[Math] Is This Conditional Probability Problem asking for Pr(A|B) or Pr(A and B)

probability

A jar contains black and white marbles. Two marbles are chosen without replacement. The probability of selecting a black marble and then a white marble is 0.34, and the probability of selecting a black marble on the first draw is 0.47. What is the probability of selecting a white marble on the second draw, given that the first marble drawn was black? the source

It is the English of this problem that causes me problems.

The probability of selecting a black marble and then a white marble is 0.34

Shouldn't that be P(White | Black) not P(Black and White) because P(Black and White) = P(White and Black). $P(B \cap W) = P(W \cap B)$ The reason I think this is because

The probability of selecting a black marble and then a white marble is 0.34

The site says that means P(Black and White).

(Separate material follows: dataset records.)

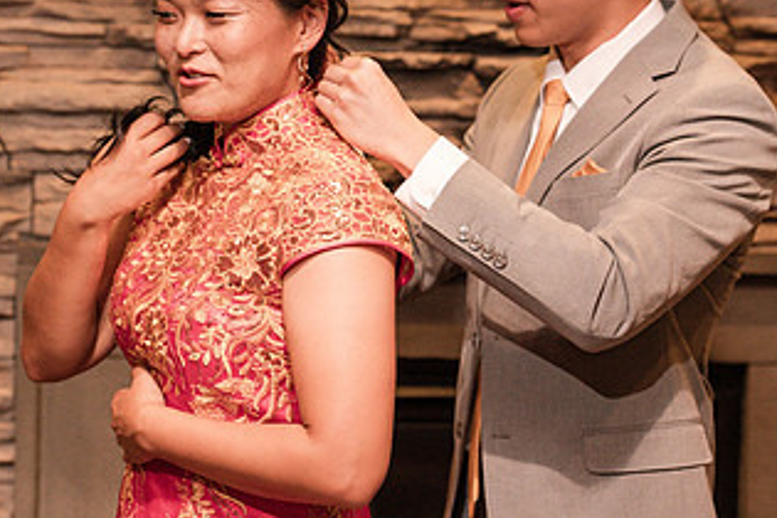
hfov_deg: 19.5
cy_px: 147
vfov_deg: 13.0
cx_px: 407
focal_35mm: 105
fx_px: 2266
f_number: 2.8
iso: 4000
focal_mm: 57
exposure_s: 1/160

I would agree with that if then was removed from the sentence.

Conditional Probability word problems always confuse me because the wording is always non-standard.

Is there a standard grammatical syntax for conditional probability problems to distinguish between P(A and B) and P(A | B).

I understand P(A and B) means that both events occur while P(A | B) means that given (knowing) event B occurred what is the probability that event A occurs(follows)

Best Answer

The events labelled "Black" and "White" are really "first marble black" and "second marble white" (I think this is confusing: it would be better to label these as something like "B1" and "W2"). If they just said "a black marble and a white marble" it would also include the case of a white marble first and a black marble second.